|02-07-2009, 01:10 PM||#1|
Joined: Feb 2008
Location: Atlanta, GA + Dar-es-Salaam, Tanzania
South Ethiopia - 3 Day Riding Adventure
My brother in law lives in a remote bush village in south Ethiopia (East Africa) called Omo. He and his dad work with the Daasanach poeple group there building windmills so they can pump water from the river to grow food year round.
I visit every year and this was the 1st year we were able to do a bike trip since his bikes were just shipped there. I'll post a bunch of pics and some videos with commentary...it might be overkill but enjoy!
First up, see the map below so you know where exactly we were. Our trip was in the south region of Ethiopia close to Kenyan border at Lake Turkana. Their compound is probably 30 miles north of Lake Turkana. We did a short 3 day loop from the compound near Omorate through the Mago game park, through Jinka and then through Lake Stephanie and back.
We spent a solid day before the trip tuning the bikes and getting ready for the trip. Caleb (bottom left) has a DRZ 400 and the bike I was using was an older XT 225...a little smaller than I would have like but hey, I can't be picky. As you can see, we had the XT 225 completely apart since it hadn't had any major tuning in quite some time.
Here, Caleb custom welded some metal plates so we could strap on some saddles bags to carry fuel and water. There was only one major town half way were we could get water and fuel so it was critical that we carried as much fuel and water as we could.
The morning of, saying our goodbyes. Caleb's saddle bag had two 5 litre jugs in each side and I was only able to carry 2 jugs so we had a total of 6 between the two bikes. 5 jugs with fuel and 1 jug with water. Notice the XR 50 and Trail 90 in the back ground...just for fun around the compound.
The compound is right on the Omo river. There is no bridge here and we needed to get to the other side of the river as that is where our trip started so we were waiting for the boat to cross our bikes.
You can see how high the river banks are...when it rains here (once a year) the water level rises about 10 ft.
Strategizing how we are going to cross the bikes...
Lining up the planks to load the bikes. As you can see, the Daasanach are a very simple and basic people group...minimal clothing if any at all. They live for their cattle and sorgum. Caleb and his dad build the windmills so year round gardening is possible and so more variety of fruits and vegetables can be eaten. Caleb is now the 3rd generation that has continued this windmill project. His grandpa started back in the 60's but forced to leave due to political problems.
Getting ready to unload the XT 225. As an aside, there are crocs in the river. Though not as many as in previous years you still see them occasionally and usually a few Daasanach kids get "taken" by crocs each year.
○ ○ ○
#### What this task involves
Carry on the south Ethiopia riding trip post from its last sentence.

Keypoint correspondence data
○ ○ ○
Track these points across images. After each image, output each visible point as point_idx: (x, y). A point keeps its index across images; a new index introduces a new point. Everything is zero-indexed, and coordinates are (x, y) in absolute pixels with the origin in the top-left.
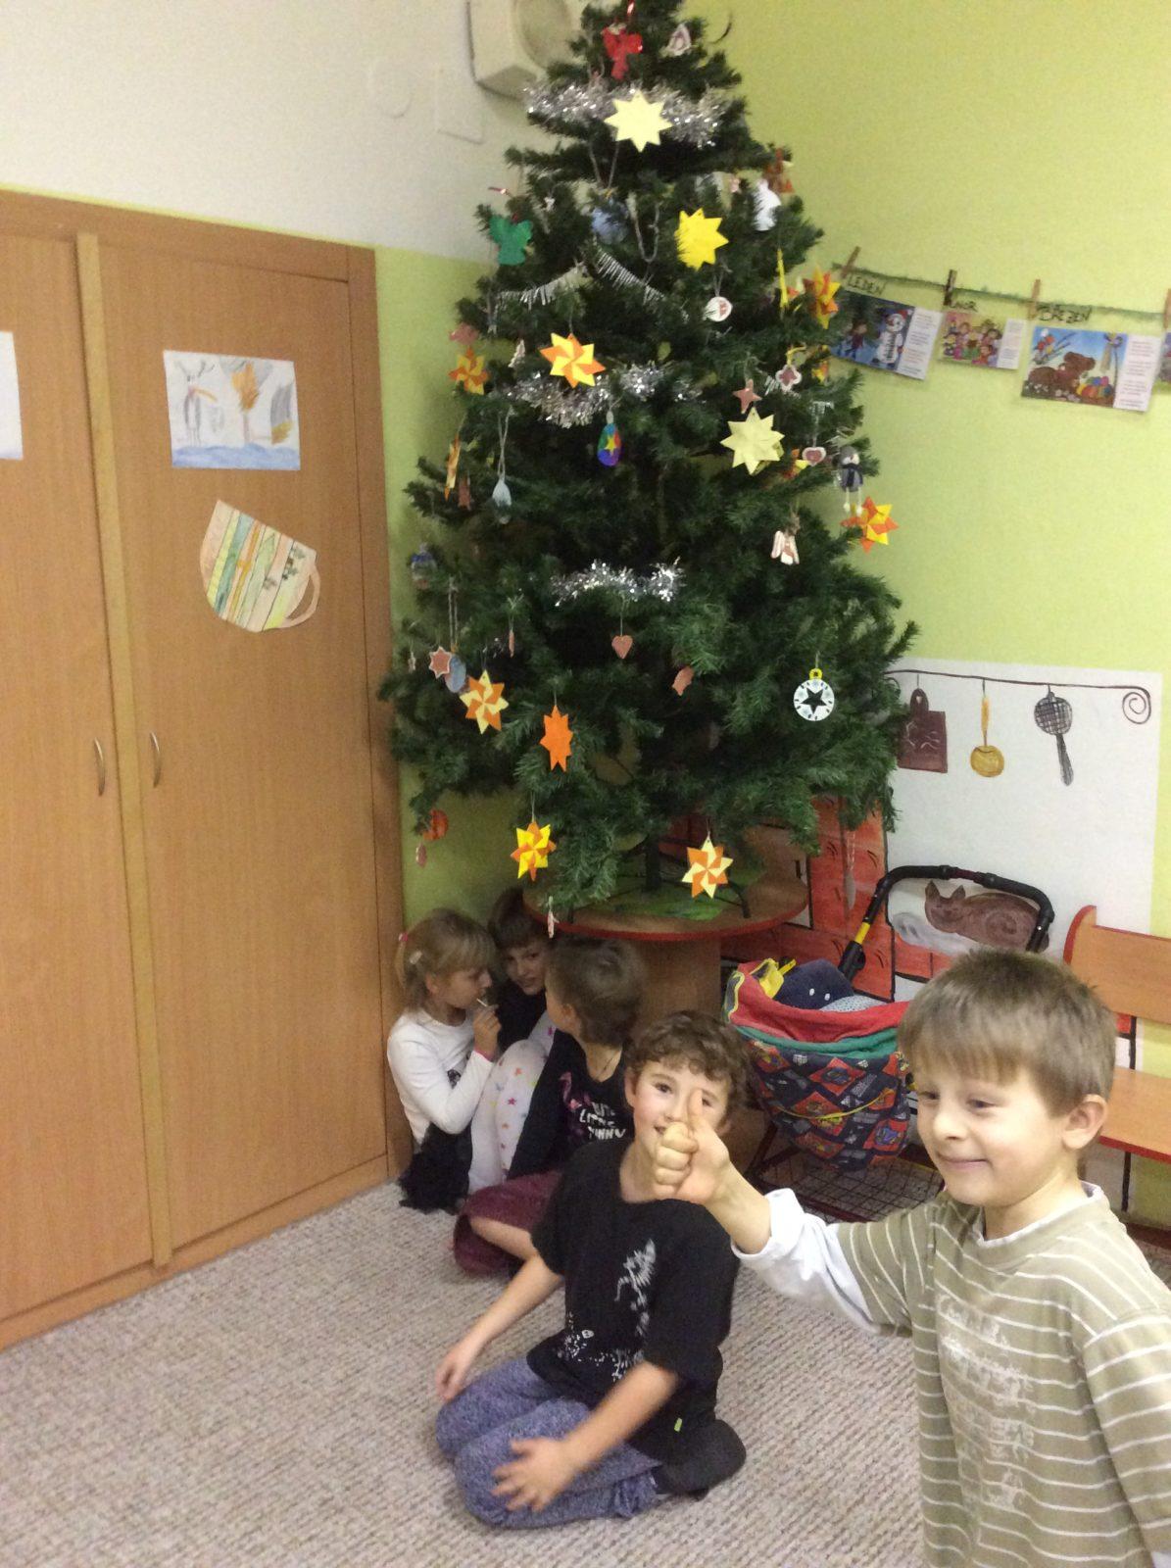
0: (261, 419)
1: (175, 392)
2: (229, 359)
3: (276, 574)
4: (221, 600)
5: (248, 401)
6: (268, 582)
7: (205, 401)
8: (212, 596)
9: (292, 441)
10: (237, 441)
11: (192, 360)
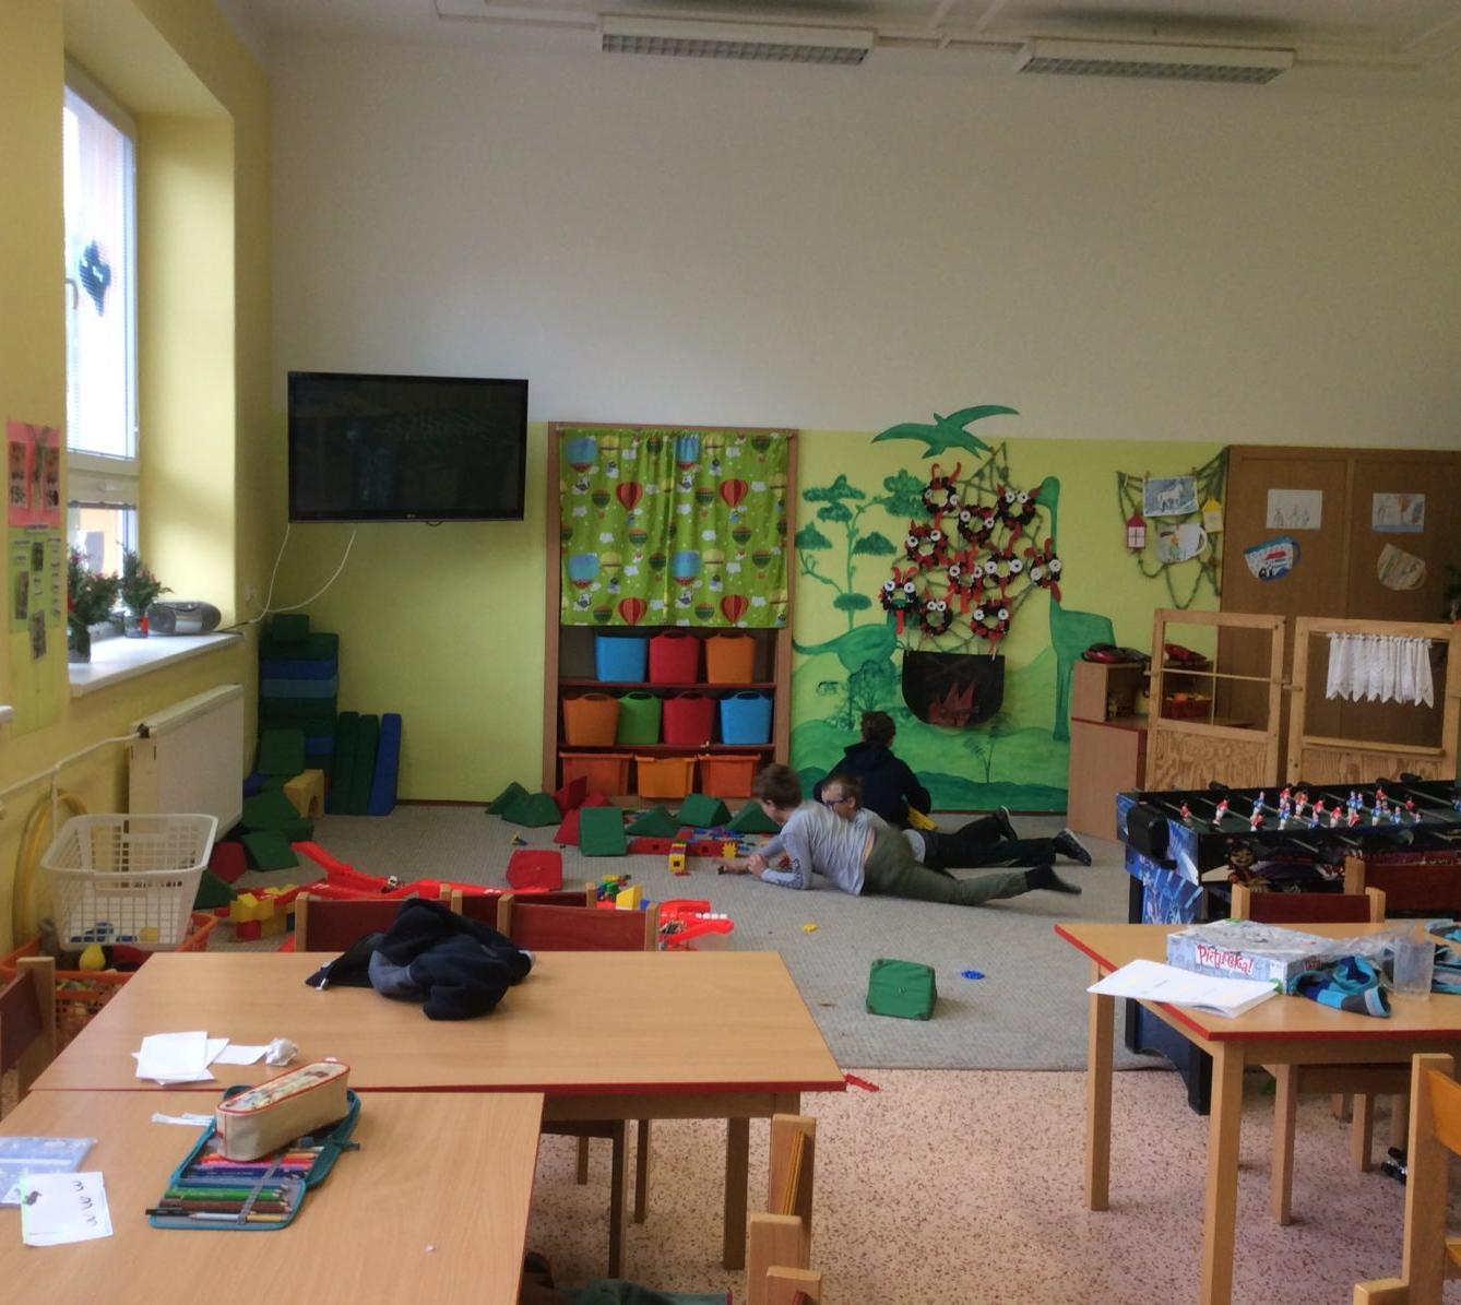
0: (1408, 516)
1: (1375, 508)
2: (1398, 495)
3: (1408, 570)
4: (1384, 577)
5: (1404, 508)
6: (1403, 573)
7: (1387, 510)
8: (1381, 576)
9: (1421, 522)
10: (1398, 522)
11: (1384, 496)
○ ○ ○
#### Your response
Both bikes safely across...you can see the sorgum growing in the back ground on the other side of the river. When the river floods once a year, they plant the sorgum and harvest it some months later...that is their primary food source.
And the journey begins...
This is about 2 hours into the trip after we have entered a game park. There is a good assortment of wildlife here. Caleb actually saw 5 cheetas a few months back driving through the park. This day was just gazelle and dik dik.
This was our 1st resting stop...a place called Hunters Camp which is frequented by many loaded tourists that come here to hunt for animal trophies. This camp is actually right on the Omo river about 75 miles north of home base.
Still following the Omo River north...
Here we are now further into the park and we are getting into Elephant terrain. We did not see elephant but we sure saw tons of evidence from torn down trees, trampled brush and lots of elephant dung.
Lunch break on the 1st day at our 1st and only river crossing. We brought a collapsable fish pole with to fish. Tons of bugs and tsetse flies...the bites hurt!!!
A small cat fish
Here is my river crossing...it doesn't look deep but it got a little hairy towards the end and I almost didn't make it. We didn't get Caleb crossing but he took at bail right at the end...luckily his bike didn't submerge completely but a bunch of water went down his exhaust pipe. I had to rub it in because I am always the one that bails.
Now this is actually not the same river as above....this is about another 50 miles north of the other river and where we were going to camp. It is called the Mago river and it was crystal clear. Shortly after some of the local people (Mursi) stopped by. They are the people group with large plates in their lower lips and ears. We did not take any pictures because they would have wanted money. They left us alone after a few hours of watching. We thought we had kept a close guard on our stuff but one of them somehow managed to steal a jug of oil out of our saddle bag. Caleb said they like to rub the oil on their cattle because it protects them from ticks and tsetse flies. Oh, well it could have been worse.
Once camp was set up we took a dip and did some fishing to try and catch some dinner...that is about the most refreshing dip I have ever taken after a long day of riding in 110 F heat.
Caleb caught us a few fish
Gutted and ready to roast (five in total). They were actually quite horrible because there were thousands of small bones littered through out. still managed to get some meat in our bellies.
This is the morning of Day 2, right before departure.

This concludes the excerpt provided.